__INSTRUCTIONS FOR THE TASK__. What you return must be the lines from the first one below through the one containing "1.75 | 0.018 |", exactly and with pictures excluded.

★ ★ ★

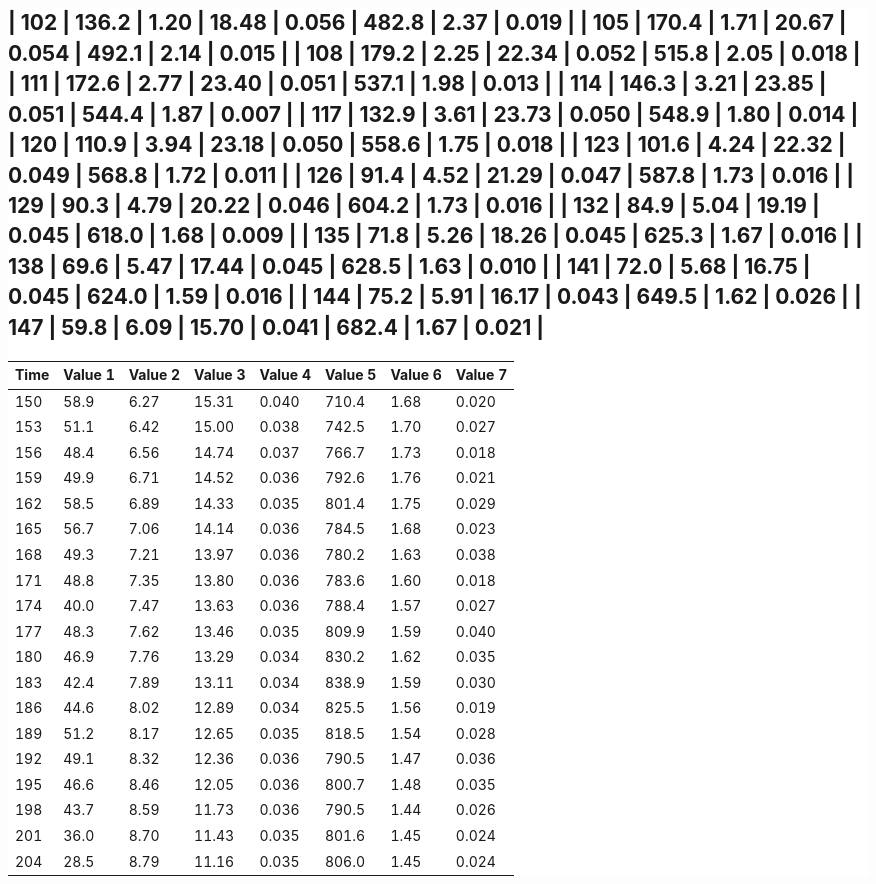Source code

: | 102 | 136.2 | 1.20 | 18.48 | 0.056 | 482.8 | 2.37 | 0.019 |
| 105 | 170.4 | 1.71 | 20.67 | 0.054 | 492.1 | 2.14 | 0.015 |
| 108 | 179.2 | 2.25 | 22.34 | 0.052 | 515.8 | 2.05 | 0.018 |
| 111 | 172.6 | 2.77 | 23.40 | 0.051 | 537.1 | 1.98 | 0.013 |
| 114 | 146.3 | 3.21 | 23.85 | 0.051 | 544.4 | 1.87 | 0.007 |
| 117 | 132.9 | 3.61 | 23.73 | 0.050 | 548.9 | 1.80 | 0.014 |
| 120 | 110.9 | 3.94 | 23.18 | 0.050 | 558.6 | 1.75 | 0.018 |
| 123 | 101.6 | 4.24 | 22.32 | 0.049 | 568.8 | 1.72 | 0.011 |
| 126 | 91.4 | 4.52 | 21.29 | 0.047 | 587.8 | 1.73 | 0.016 |
| 129 | 90.3 | 4.79 | 20.22 | 0.046 | 604.2 | 1.73 | 0.016 |
| 132 | 84.9 | 5.04 | 19.19 | 0.045 | 618.0 | 1.68 | 0.009 |
| 135 | 71.8 | 5.26 | 18.26 | 0.045 | 625.3 | 1.67 | 0.016 |
| 138 | 69.6 | 5.47 | 17.44 | 0.045 | 628.5 | 1.63 | 0.010 |
| 141 | 72.0 | 5.68 | 16.75 | 0.045 | 624.0 | 1.59 | 0.016 |
| 144 | 75.2 | 5.91 | 16.17 | 0.043 | 649.5 | 1.62 | 0.026 |
| 147 | 59.8 | 6.09 | 15.70 | 0.041 | 682.4 | 1.67 | 0.021 |
---
| Time | Value 1 | Value 2 | Value 3 | Value 4 | Value 5 | Value 6 | Value 7 |
|------|---------|---------|---------|---------|---------|---------|---------|
| 150  | 58.9    | 6.27    | 15.31   | 0.040   | 710.4   | 1.68    | 0.020   |
| 153  | 51.1    | 6.42    | 15.00   | 0.038   | 742.5   | 1.70    | 0.027   |
| 156  | 48.4    | 6.56    | 14.74   | 0.037   | 766.7   | 1.73    | 0.018   |
| 159  | 49.9    | 6.71    | 14.52   | 0.036   | 792.6   | 1.76    | 0.021   |
| 162  | 58.5    | 6.89    | 14.33   | 0.035   | 801.4   | 1.75    | 0.029   |
| 165  | 56.7    | 7.06    | 14.14   | 0.036   | 784.5   | 1.68    | 0.023   |
| 168  | 49.3    | 7.21    | 13.97   | 0.036   | 780.2   | 1.63    | 0.038   |
| 171  | 48.8    | 7.35    | 13.80   | 0.036   | 783.6   | 1.60    | 0.018   |
| 174  | 40.0    | 7.47    | 13.63   | 0.036   | 788.4   | 1.57    | 0.027   |
| 177  | 48.3    | 7.62    | 13.46   | 0.035   | 809.9   | 1.59    | 0.040   |
| 180  | 46.9    | 7.76    | 13.29   | 0.034   | 830.2   | 1.62    | 0.035   |
| 183  | 42.4    | 7.89    | 13.11   | 0.034   | 838.9   | 1.59    | 0.030   |
| 186  | 44.6    | 8.02    | 12.89   | 0.034   | 825.5   | 1.56    | 0.019   |
| 189  | 51.2    | 8.17    | 12.65   | 0.035   | 818.5   | 1.54    | 0.028   |
| 192  | 49.1    | 8.32    | 12.36   | 0.036   | 790.5   | 1.47    | 0.036   |
| 195  | 46.6    | 8.46    | 12.05   | 0.036   | 800.7   | 1.48    | 0.035   |
| 198  | 43.7    | 8.59    | 11.73   | 0.036   | 790.5   | 1.44    | 0.026   |
| 201  | 36.0    | 8.70    | 11.43   | 0.035   | 801.6   | 1.45    | 0.024   |
| 204  | 28.5    | 8.79    | 11.16   | 0.035   | 806.0   | 1.45    | 0.024   |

★ ★ ★

__RESULT__.
Source code

: | 102 | 136.2 | 1.20 | 18.48 | 0.056 | 482.8 | 2.37 | 0.019 |
| 105 | 170.4 | 1.71 | 20.67 | 0.054 | 492.1 | 2.14 | 0.015 |
| 108 | 179.2 | 2.25 | 22.34 | 0.052 | 515.8 | 2.05 | 0.018 |
| 111 | 172.6 | 2.77 | 23.40 | 0.051 | 537.1 | 1.98 | 0.013 |
| 114 | 146.3 | 3.21 | 23.85 | 0.051 | 544.4 | 1.87 | 0.007 |
| 117 | 132.9 | 3.61 | 23.73 | 0.050 | 548.9 | 1.80 | 0.014 |
| 120 | 110.9 | 3.94 | 23.18 | 0.050 | 558.6 | 1.75 | 0.018 |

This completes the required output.